Description:
Jonathan Swift was born on 30 November 1667 and died on 19 October 1745. He was also known as Dean Swift as he became Dean of St. Patrick’s Cathedral, Dublin. He was a satirist, poet, writer of essays and political pamphlets. His famous book was first published in 1726, under the title ‘Travels into Several Remote Nations of the World, in Four Parts, By Lemuel Gulliver, First a Surgeon and then a Captain of Several Ships’. Fortunately, this became known universally as ‘Gulliver’s Travels’. The most accessible and famous journeys described by Gulliver are those to Lilliput and Brobdingnag and those are the tales featured in the Ladybird book shown here. Lilliput is a land of tiny people, where Gulliver is a giant and the opposite is the case in Brobdingnag. The other two adventures were in Laputa, a flying Island and the country of the talking horses, the Houyhnhnms.

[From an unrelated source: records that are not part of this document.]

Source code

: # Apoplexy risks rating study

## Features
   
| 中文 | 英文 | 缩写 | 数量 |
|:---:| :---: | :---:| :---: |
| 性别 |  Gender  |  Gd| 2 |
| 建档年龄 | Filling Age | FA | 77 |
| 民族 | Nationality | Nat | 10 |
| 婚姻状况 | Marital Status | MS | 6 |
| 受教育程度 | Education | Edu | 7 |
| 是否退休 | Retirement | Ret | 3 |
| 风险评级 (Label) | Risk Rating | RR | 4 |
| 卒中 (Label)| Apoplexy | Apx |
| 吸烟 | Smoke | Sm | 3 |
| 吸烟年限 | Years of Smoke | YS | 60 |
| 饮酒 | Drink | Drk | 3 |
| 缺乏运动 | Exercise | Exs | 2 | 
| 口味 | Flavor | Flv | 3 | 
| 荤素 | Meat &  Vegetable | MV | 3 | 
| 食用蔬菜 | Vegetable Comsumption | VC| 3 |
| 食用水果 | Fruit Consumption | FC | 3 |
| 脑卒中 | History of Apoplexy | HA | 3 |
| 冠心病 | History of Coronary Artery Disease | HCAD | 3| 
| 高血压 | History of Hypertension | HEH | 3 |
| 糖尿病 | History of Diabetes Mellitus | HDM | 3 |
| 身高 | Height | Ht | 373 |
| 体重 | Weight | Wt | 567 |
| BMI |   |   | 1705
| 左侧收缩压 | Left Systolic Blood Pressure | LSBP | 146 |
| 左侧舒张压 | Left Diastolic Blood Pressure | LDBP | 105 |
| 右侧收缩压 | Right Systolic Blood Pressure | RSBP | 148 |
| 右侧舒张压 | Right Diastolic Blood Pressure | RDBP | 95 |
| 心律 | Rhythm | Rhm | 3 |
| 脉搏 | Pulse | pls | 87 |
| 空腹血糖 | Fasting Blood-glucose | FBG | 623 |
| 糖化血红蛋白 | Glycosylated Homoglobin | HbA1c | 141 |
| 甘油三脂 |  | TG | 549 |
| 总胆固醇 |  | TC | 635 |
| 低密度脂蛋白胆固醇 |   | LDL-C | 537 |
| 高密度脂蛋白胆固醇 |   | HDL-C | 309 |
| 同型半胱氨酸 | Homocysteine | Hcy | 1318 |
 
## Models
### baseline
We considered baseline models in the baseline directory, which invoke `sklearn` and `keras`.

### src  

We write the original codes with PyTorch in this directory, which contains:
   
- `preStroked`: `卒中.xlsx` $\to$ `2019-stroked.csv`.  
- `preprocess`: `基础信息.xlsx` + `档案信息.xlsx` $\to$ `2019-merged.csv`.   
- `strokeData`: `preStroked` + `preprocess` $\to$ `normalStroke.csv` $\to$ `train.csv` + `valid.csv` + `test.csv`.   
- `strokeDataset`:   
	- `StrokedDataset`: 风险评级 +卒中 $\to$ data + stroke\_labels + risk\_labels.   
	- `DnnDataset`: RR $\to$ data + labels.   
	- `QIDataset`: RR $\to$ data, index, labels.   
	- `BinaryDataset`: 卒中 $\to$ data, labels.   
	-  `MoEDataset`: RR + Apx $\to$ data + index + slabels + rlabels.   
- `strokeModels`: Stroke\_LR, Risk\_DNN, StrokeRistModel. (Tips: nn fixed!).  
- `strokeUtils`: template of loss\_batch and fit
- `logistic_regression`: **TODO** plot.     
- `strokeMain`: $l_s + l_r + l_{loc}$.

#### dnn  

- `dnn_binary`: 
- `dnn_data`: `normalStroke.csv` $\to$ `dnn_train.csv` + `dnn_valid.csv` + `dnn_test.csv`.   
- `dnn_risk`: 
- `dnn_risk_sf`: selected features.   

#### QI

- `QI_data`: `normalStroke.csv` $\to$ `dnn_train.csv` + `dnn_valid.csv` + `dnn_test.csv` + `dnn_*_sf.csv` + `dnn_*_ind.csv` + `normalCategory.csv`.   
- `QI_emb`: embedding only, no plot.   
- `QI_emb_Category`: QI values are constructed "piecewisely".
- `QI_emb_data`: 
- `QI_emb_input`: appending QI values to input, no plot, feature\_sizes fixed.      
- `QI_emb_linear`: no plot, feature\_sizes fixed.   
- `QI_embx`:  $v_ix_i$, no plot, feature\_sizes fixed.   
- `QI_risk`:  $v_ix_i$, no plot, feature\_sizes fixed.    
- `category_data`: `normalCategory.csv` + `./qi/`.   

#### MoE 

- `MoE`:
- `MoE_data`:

The vintage Ladybird books, with which many people will be familiar, were seven inches tall and four and a half inches wide (180mm x 112mm) and had 56 pages. The volume considered here was different. It was one of a short series published in 1977 each entitled a ‘Ladybird Special’. The other three books were ‘Aesop’s Fables’, ‘Aladdin and Ali Baba’ and ‘The Ladybird Book of Rhymes’. Note the latter was not devoted to Nursery Rhymes, but a greater range of verse. Each book was larger at approximately ten inches by seven inches. (250 X 180 mm) with 89 pages.

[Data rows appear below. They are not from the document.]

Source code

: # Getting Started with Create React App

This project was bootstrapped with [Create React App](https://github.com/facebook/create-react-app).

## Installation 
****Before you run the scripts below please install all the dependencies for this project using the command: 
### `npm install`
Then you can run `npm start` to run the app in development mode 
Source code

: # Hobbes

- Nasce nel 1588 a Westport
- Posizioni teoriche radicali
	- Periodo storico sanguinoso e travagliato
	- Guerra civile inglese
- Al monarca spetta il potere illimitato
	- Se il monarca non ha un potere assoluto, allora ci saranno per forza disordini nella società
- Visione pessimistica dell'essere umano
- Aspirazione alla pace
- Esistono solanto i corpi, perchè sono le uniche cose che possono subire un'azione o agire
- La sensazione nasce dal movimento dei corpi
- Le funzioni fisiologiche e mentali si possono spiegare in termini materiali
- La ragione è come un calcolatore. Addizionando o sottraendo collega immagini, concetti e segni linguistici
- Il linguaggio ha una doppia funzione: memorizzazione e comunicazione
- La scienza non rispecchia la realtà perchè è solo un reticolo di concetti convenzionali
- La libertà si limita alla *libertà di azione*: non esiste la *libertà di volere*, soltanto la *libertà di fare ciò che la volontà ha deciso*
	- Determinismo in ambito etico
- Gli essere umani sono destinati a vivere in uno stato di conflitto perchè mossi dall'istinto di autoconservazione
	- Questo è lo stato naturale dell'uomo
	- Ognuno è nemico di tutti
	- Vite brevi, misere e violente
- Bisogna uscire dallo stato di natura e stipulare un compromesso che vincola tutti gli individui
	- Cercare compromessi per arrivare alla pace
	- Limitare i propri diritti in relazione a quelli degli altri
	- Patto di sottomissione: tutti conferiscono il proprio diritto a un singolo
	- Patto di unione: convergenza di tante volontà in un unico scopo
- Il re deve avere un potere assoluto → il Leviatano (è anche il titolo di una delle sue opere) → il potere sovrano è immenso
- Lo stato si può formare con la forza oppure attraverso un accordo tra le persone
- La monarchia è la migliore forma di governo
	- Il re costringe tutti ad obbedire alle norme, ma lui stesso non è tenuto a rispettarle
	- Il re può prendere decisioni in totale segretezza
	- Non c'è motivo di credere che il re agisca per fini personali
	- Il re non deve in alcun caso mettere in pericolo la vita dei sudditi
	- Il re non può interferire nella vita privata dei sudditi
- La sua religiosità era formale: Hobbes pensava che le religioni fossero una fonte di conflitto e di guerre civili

The original book was narrated by Gulliver, as if he was writing in his journal and this Ladybird Special ( and others that followed it) is likewise written in the first person. The tales have been simplified for children to read by Marie Stewart, with illustrations by Martin Aitcheson, who illustrated many Ladybird books and featured in ‘The Eagle’ comic. The suggested reading age is 8 -10 years old. ‘Gulliver’s Travels’ was out of print by 2004, but a revised version had been published in1995 and was itself out of print in 2008. Ladybird has published other versions of ‘Gulliver’, both before and after the ‘Special’ editions.
One website gives this ideal history of Ladybird books: ‘Once upon a time (1915 to be precise) in the far away land of Loughborough, Leicestershire, there was a printing company called Wills & Hepworth who registered a ladybird as a logo and set about publishing ‘pure and healthy literature’ for children.’ There were many books published in the traditional format from stories to history, transport, animals and science to reading schemes. Arguably the best loved were the ‘Well Loved Tales’, especially the first 27, by Vera Southgate. These books and their illustrations are fondly remembered by many people.